Да так и пошло. Сдвинулось! То Пушкин добавит сколько-то – десятку, другую тысяч государственных пенязей, то свей скостят с прежнего запроса в деньгах. Лишнее – вдаваться в подробности. К тому же писец, Лебедев, посольский нотарь что-то из речей опускал; не важное. Отчет о делах троицы и сам по себе ход переговоров, представленные несколько позже членам государевой Думы – склеенный в единую ленту из множества отдельных листов, так называемый свиток мог бы окружить, опоясав полностью дарованный хустру Мёрнером, заневский дворец.

Надо полагать, в ноябре станется-таки соглашение, конечный успех. Там, будут, поопосле долаиваться о несущественном, считали послы. О, родина, заморская Русь! Встретятся ужо, в декабре; выстоят; недолго терпеть.

Так же, приблизительно думала о будущем Фликка, с тем, как лейтенант, порученец губернатора края прибыл в Нюенштад без нее. (Видимо, направился в Ригу или, может быть в Ревель, за море, проведать невест) – но в первоначальную пору своего пребывания в столичной среде фрекен, несмотря ни на что пережила ощущенье, схожее с таким, например, как если бы она подымалась в недоступный для черни, таможенников и воевод среднего достатка, не бедных, королевин покой.

Днем позже капитанского хода к стенам переговорной палаты Фликка, отдохнув, расцветала;

«Фру Богстранд? Фрау? Почему бы и нет? Карстен, по всему очевидно самостоятелен, красив по-мужски, молод, или лучше б сказать, точнее – далеко не старик, родом из богатой семьи; кстати говоря, обещал – как не похвалить, молодец – расстаться с потреблением вин; слово капитана давал, трижды или даже четырежды подряд, по утрам. Все бы хорошо, но куда ж, в крохотной коморке слуги, наполовину пустой смог запропаститься презент прежнего ее обожателя, неверного Матти? Был, только что, недавно; исчез, – договорилось в мозгу. – Как в море канул… В точности: сбежавший куда-то в Руссланд нареченный, жених. Вот как получилось: обманщик!..»

Долгие беседы, на судне с простоватой на вид фрекен Криг, наследницей большого имения пришлись по нутру, также молодому повесе, капитану.

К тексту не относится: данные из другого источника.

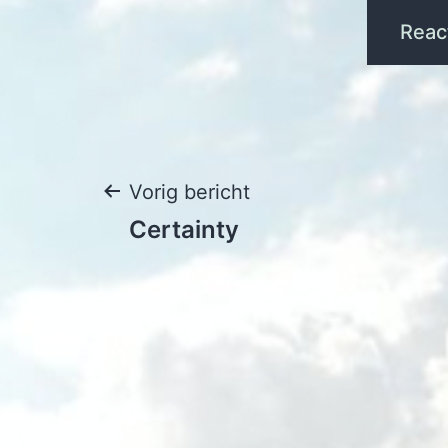
Bericht
Vorig bericht
Certainty
navigatie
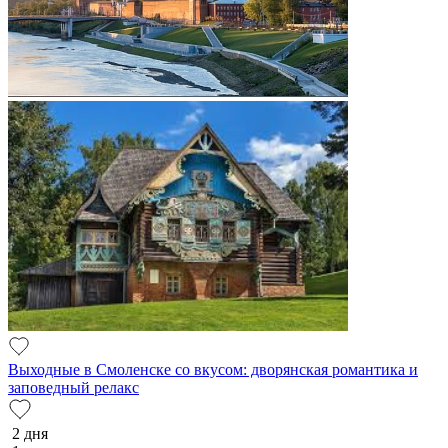
Выходные в Смоленске со вкусом: дворянская романтика и
заповедный релакс
2 дня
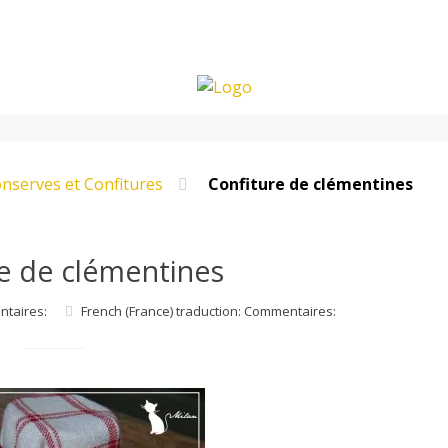
nserves et Confitures
Confiture de clémentines
e de clémentines
ntaires:
French (France) traduction: Commentaires:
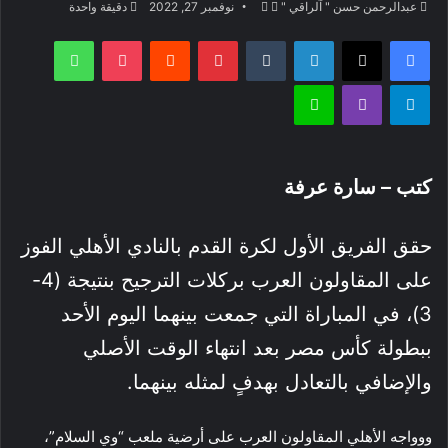
تابع
أرسل
عبدالرحمن حسن " آلراقي "
نوفمبر 27, 2022
دقيقة واحدة
على
بريدا
فيسبوك
‫X
لينكدإن
بينتيريست
‫Pocket
واتساب
X
إلكترونيا
تيلقرام
ڤايبر
لاين
كتب – سارة عرفة
حقق الفريق الأول لكرة القدم بالنادي الأهلي الفوز
على المقاولون العرب بركلات الترجيح بنتيجة (4-
3)، في المباراة التي جمعت بينهما اليوم الأحد
ببطولة كأس مصر بعد انتهاء الوقت الأصلي
والإضافي بالتعادل بهدفٍ لمثله بينهما.
ووواجه الأهلي المقاولون العرب على أرضية ملعب “وي السلام”،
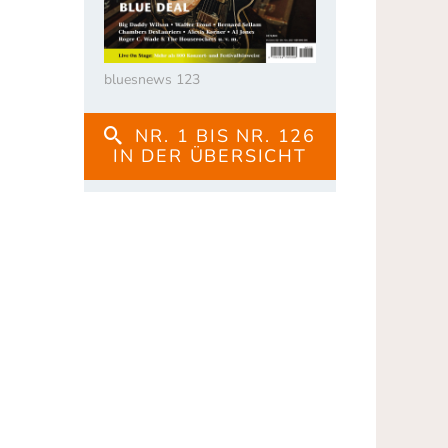
bluesnews 123
NR. 1 BIS NR. 126
IN DER ÜBERSICHT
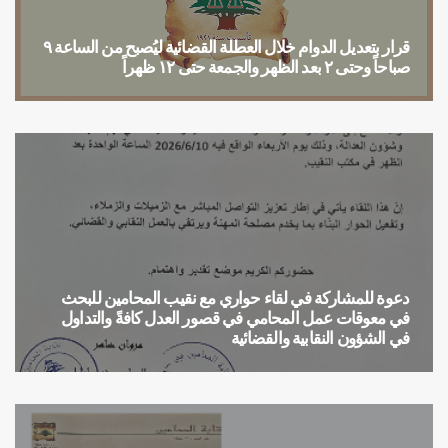
قرار بتعديل الدوام خلال العطلة القضائية ليُصبح من الساعة ٩
صباحاً وحتى ٢ بعد الظهر والجمعة حتى ١٢ ظهراً
قرار مجلس نقابة
دعوة للمشاركة في لقاء حواري مع نقيب المحامين للبحث
في معوقات عمل المحامي في قصور العدل كافةً والتداول
في الشؤون النقابية والقضائية
دعوة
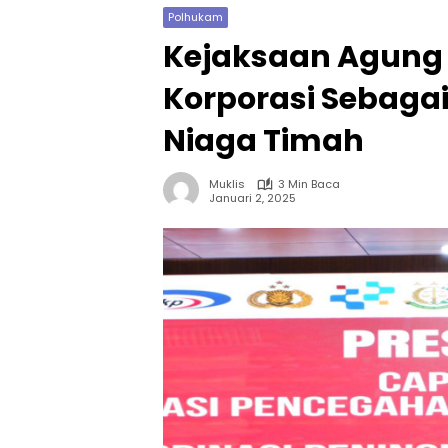
Polhukam
Kejaksaan Agung
Korporasi Sebaga
Niaga Timah
Muklis
3 Min Baca
Januari 2, 2025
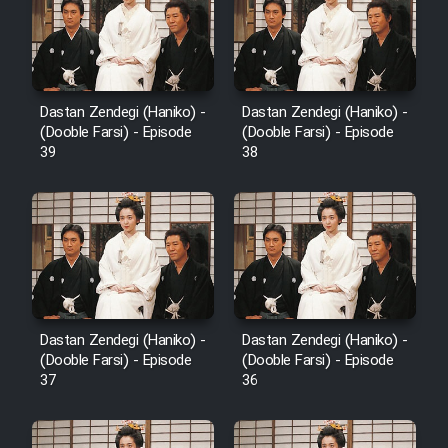
Cartoon Robin Hood - Dooble
Farsi (Ghabl Az Enghelab)
Dastan Zendegi (Haniko) -
Dastan Zendegi (Haniko) -
Serial Ayeneh 1364
(Dooble Farsi) - Episode
(Dooble Farsi) - Episode
39
38
Serial Bazam Madresam Dir
Shod 1362
Serial Hojr ebn Oday 1381
Film Akharin Marhaleh
Dastan Zendegi (Haniko) -
Dastan Zendegi (Haniko) -
(Dooble Farsi) - Episode
(Dooble Farsi) - Episode
Film Atash Penhan
37
36
Animeishen Cinemaei Safar Be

«Супруг? муж этой деревенщины, Фликки? Вот те уха из петуха! – взглядывал в грядущее шкипер, прикидывая сколько получит с фадера богатой невесты, коли не собьется с пути. Надо ли осваивать Ревель? Как быть с невестою, которая в Риге? Лавочное место, корабль, тесть, будущий, понятно – старик, обремененный долгами, да к тому же хромец… Так себе, – итожил, – приданое… Да, вот еще: дом. Фрекен, если можно так выразиться, очень мила, но и, не последнее дело: чуть ли не старуха: за тридцать. Словом, совершенно не то…»

Наполненный (не так, чтобы очень существенно бросалась в глаза неровная походка) вином и вспыхнувшей как светоч любовью к более достойной внимания, богатой невесте, Карстен, вознамерясь расстаться с потреблением вин, как парусный корабль на волнах одолевая пути к ранее намеченной цели, забредя под хмельком в непредосудительной мере в кабачок на углу, в обществе столичных пропойц надрался как последний матроз; на радостях, скорее всего.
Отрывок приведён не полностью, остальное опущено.